Conversely, as a result of hotter, drier circumstances that increased tree stress and death, vegetation grew browner throughout areas of the biome's warm southern edges. Surprisingly, vegetation was more likely to turn greener in places with rich soil nitrogen, indicating that soil nutrient availability is a major constraint on boreal vegetation's reaction to climate change, according to Berner.

"The boreal forest ecosystem has changed dramatically in recent decades," Goetz said, "and these changes are frequently linked to increased fire disturbance." "To pick out the effect of climate change, we deliberately concentrated on places that had not previously been affected by fire. This research confirmed our predictions: forests are becoming more productive in the cooler northern and higher elevation areas, while they are becoming less productive in the warmer and more southerly parts as a result of hot air masses and dryness. We fully expect this trend to continue, if not intensify, in the coming years."

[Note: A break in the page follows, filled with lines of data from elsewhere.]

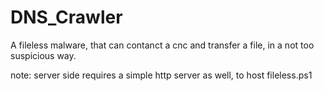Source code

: # DNS_Crawler
A fileless malware, that can contanct a cnc and transfer a file, in a not too suspicious way.

note:
server side requires a simple http server as well, to host fileless.ps1
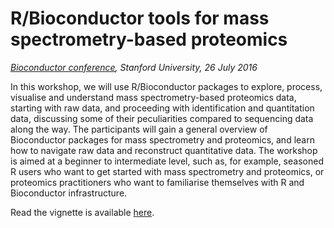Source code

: R/Bioconductor tools for mass spectrometry-based proteomics
===========================================================

*[Bioconductor conference](http://bioconductor.org/help/course-materials/2016/BioC2016/),
Stanford University, 26 July 2016*

In this workshop, we will use R/Bioconductor packages to explore,
process, visualise and understand mass spectrometry-based proteomics
data, starting with raw data, and proceeding with identification and
quantitation data, discussing some of their peculiarities compared to
sequencing data along the way. The participants will gain a general
overview of Bioconductor packages for mass spectrometry and
proteomics, and learn how to navigate raw data and reconstruct
quantitative data. The workshop is aimed at a beginner to intermediate
level, such as, for example, seasoned R users who want to get started
with mass spectrometry and proteomics, or proteomics practitioners who
want to familiarise themselves with R and Bioconductor infrastructure.

Read the vignette is available [here](http://lgatto.github.io/ProteomicsBioc2016Workshop).
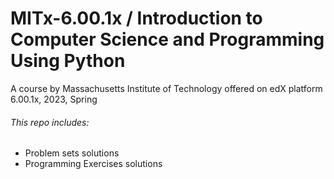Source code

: # MITx-6.00.1x / Introduction to Computer Science and Programming Using Python
A course by Massachusetts Institute of Technology offered on edX platform
6.00.1x, 2023, Spring  

###### This repo includes:
* Problem sets solutions
* Programming Exercises solutions
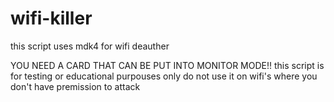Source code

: # wifi-killer
this script uses mdk4 for wifi deauther

YOU NEED A CARD THAT CAN BE PUT INTO MONITOR MODE!!
this script is for testing or educational purpouses only do not use it on wifi's where you don't have premission to attack
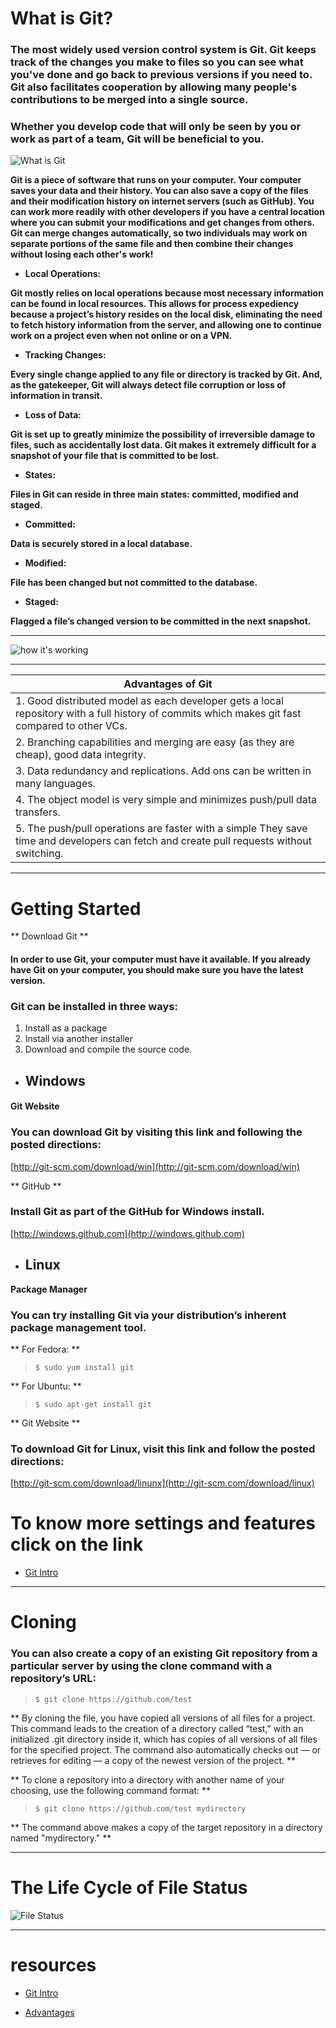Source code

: # What is Git?

### The most widely used version control system is Git. Git keeps track of the changes you make to files so you can see what you've done and go back to previous versions if you need to. Git also facilitates cooperation by allowing many people's contributions to be merged into a single source.

### Whether you develop code that will only be seen by you or work as part of a team, Git will be beneficial to you.

![What is Git](https://www.nobledesktop.com/image/blog/git-branches-merge.png)


**Git is a piece of software that runs on your computer. Your computer saves your data and their history. You can also save a copy of the files and their modification history on internet servers (such as GitHub). You can work more readily with other developers if you have a central location where you can submit your modifications and get changes from others. Git can merge changes automatically, so two individuals may work on separate portions of the same file and then combine their changes without losing each other's work!**


- **Local Operations:**

**Git mostly relies on local operations because most necessary information can be found in local resources. This allows for process expediency because a project’s history resides on the local disk, eliminating the need to fetch history information from the server, and allowing one to continue work on a project even when not online or on a VPN.**

- **Tracking Changes:**

**Every single change applied to any file or directory is tracked by Git. And, as the gatekeeper, Git will always detect file corruption or loss of information in transit.**

- **Loss of Data:**

**Git is set up to greatly minimize the possibility of irreversible damage to files, such as accidentally lost data. Git makes it extremely difficult for a snapshot of your file that is committed to be lost.**

- **States:**

**Files in Git can reside in three main states: committed, modified and staged.**

- **Committed:**

**Data is securely stored in a local database.**

- **Modified:**

**File has been changed but not committed to the database.**

- **Staged:**

**Flagged a file’s changed version to be committed in the next snapshot.**

***

![how it's working](https://blog.udemy.com/wp-content/uploads/2015/08/image066.png)

***

|  Advantages of Git |
| -------------- |
| 1. Good distributed model as each developer gets a local repository with a full history of commits which makes git fast compared to other VCs.      |
| 2. Branching capabilities and merging are easy (as they are cheap), good data integrity.   |
| 3. Data redundancy and replications. Add ons can be written in many languages. |
| 4. The object model is very simple and minimizes push/pull data transfers.  |
| 5. The push/pull operations are faster with a simple They save time and developers can fetch and create pull requests without switching.  |

***

# Getting Started


** Download Git **

#### In order to use Git, your computer must have it available. If you already have Git on your computer, you should make sure you have the latest version.

### Git can be installed in three ways:

1. Install as a package
2. Install via another installer
3. Download and compile the source code.


+ ## Windows

#### Git Website 

### You can download Git by visiting this link and following the posted directions:

[http://git-scm.com/download/win](http://git-scm.com/download/win)

** GitHub **

### Install Git as part of the GitHub for Windows install.

[http://windows.github.com](http://windows.github.com)


+ ## Linux

**Package Manager**

### You can try installing Git via your distribution’s inherent package management tool.

** For Fedora: **

> `$ sudo yum install git`

** For Ubuntu: **

> `$ sudo apt-get install git`

** Git Website **

### To download Git for Linux, visit this link and follow the posted directions:

[http://git-scm.com/download/linunx](http://git-scm.com/download/linux)


# To know more settings and features click on the link

- [Git Intro](https://blog.udemy.com/git-tutorial-a-comprehensive-guide/)

***

# Cloning

### You can also create a copy of an existing Git repository from a particular server by using the clone command with a repository’s URL: 

> `$ git clone https://github.com/test`

** By cloning the file, you have copied all versions of all files for a project. This command leads to the creation of a directory called “test,” with an initialized .git directory inside it, which has copies of all versions of all files for the specified project. The command also automatically checks out — or retrieves for editing — a copy of the newest version of the project. **

** To clone a repository into a directory with another name of your choosing, use the following command format: **

> `$ git clone https://github.com/test mydirectory`

** The command above makes a copy of the target repository in a directory named "mydirectory." **

***

# The Life Cycle of File Status

![File Status](https://blog.udemy.com/wp-content/uploads/2015/08/image006.png)

***


# resources

+ [Git Intro](https://blog.udemy.com/git-tutorial-a-comprehensive-guide/)
- [Advantages](https://www.educba.com/introduction-to-git/)
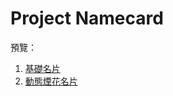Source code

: # Project Namecard

預覽：

1. [基礎名片](https://april808.github.io/project-namecard/demo1/dist/index.html)
1. [動態煙花名片](https://april808.github.io/project-namecard/demo2/dist/index.html)
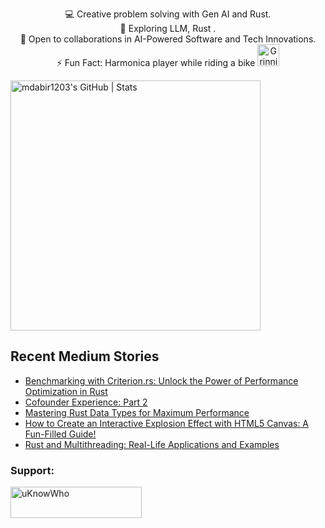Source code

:

<p style="text-align: center;">

<div align="center">
💻 Creative problem solving with Gen AI and Rust.<br>
🌱 Exploring LLM, Rust .<br>
🚀 Open to collaborations in AI-Powered Software and Tech Innovations.<br>
⚡ Fun Fact: Harmonica player while riding a bike
  <img src="https://raw.githubusercontent.com/Tarikul-Islam-Anik/Animated-Fluent-Emojis/master/Emojis/Smilies/Grinning%20Cat%20with%20Smiling%20Eyes.png" alt="Grinning Cat with Smiling Eyes" width="35" height="35" />
</p>
</div>

<a align="mid-center" href="https://quira.sh?utm_source=widgets&utm_campaign=mdabir1203">
  <img src="https://stats.quira.sh/mdabir1203/github?theme=dark" alt="mdabir1203's GitHub | Stats" width="400" height="400">
</a>


## Recent Medium Stories

<!-- BLOG-POST-LIST:START -->
- [Benchmarking with Criterion.rs: Unlock the Power of Performance Optimization in Rust](https://medium.com/rustaceans/benchmarking-with-criterion-rs-unlock-the-power-of-performance-optimization-in-rust-35c0cafffd06?source=rss-b62bf3bb75c7------2)
- [Cofounder Experience: Part 2](https://medium.com/@md.abir1203/cofounder-experience-part-2-b05167926d03?source=rss-b62bf3bb75c7------2)
- [Mastering Rust Data Types for Maximum Performance](https://towardsdev.com/mastering-rust-data-types-for-maximum-performance-18bb0235c8f0?source=rss-b62bf3bb75c7------2)
- [How to Create an Interactive Explosion Effect with HTML5 Canvas: A Fun-Filled Guide!](https://medium.com/@md.abir1203/how-to-create-an-interactive-explosion-effect-with-html5-canvas-a-fun-filled-guide-9ff752eccb4f?source=rss-b62bf3bb75c7------2)
- [Rust and Multithreading: Real-Life Applications and Examples](https://medium.com/@md.abir1203/rust-and-multithreading-real-life-applications-and-examples-4f404e86f1de?source=rss-b62bf3bb75c7------2)
<!-- BLOG-POST-LIST:END -->


**<h3 align="left">Support:</h3>**
<p><a href="https://www.buymeacoffee.com/uKnowWho"> <img align="left" src="https://cdn.buymeacoffee.com/buttons/v2/default-yellow.png" height="50" width="210" alt="uKnowWho" /></a></p><br><br>

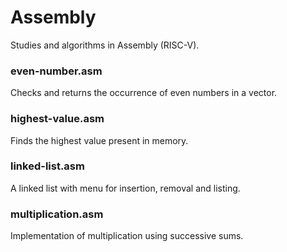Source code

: # Assembly
Studies and algorithms in Assembly (RISC-V).

### even-number.asm
Checks and returns the occurrence of even numbers in a vector.

### highest-value.asm
Finds the highest value present in memory.

### linked-list.asm
A linked list with menu for insertion, removal and listing.

### multiplication.asm
Implementation of multiplication using successive sums.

Changes in vegetation may have an impact on plant and animal biodiversity, particularly for species such as caribou and moose, which have unique feeding habits (e.g. deciduous shrubs and trees). In the boreal-tundra ecotone, several wildlife species are important food supplies for subsistence populations.

Changes in vegetation have an impact on the stability of carbon-rich permafrost soils and the absorption of solar energy by the land surface, potentially speeding up climate change. Furthermore, increased tree mortality could have far-reaching consequences for forest products, as well as accelerate the erosion of semi-continuous and intermittent permafrost.

"Fundamentally, human-caused greenhouse gas emissions are warming the Earth's climate, which is causing the boreal forest to shift northward, as well as affecting other ecosystems throughout the world," Berner added. "To mitigate the negative effects of climate change, significant reductions in greenhouse gas emissions, particularly those related to fossil fuel consumption and deforestation, are required. In addition, northern towns must prepare for possible changes in vegetation that could affect resource availability (e.g., animals, timber) and wildfire risk."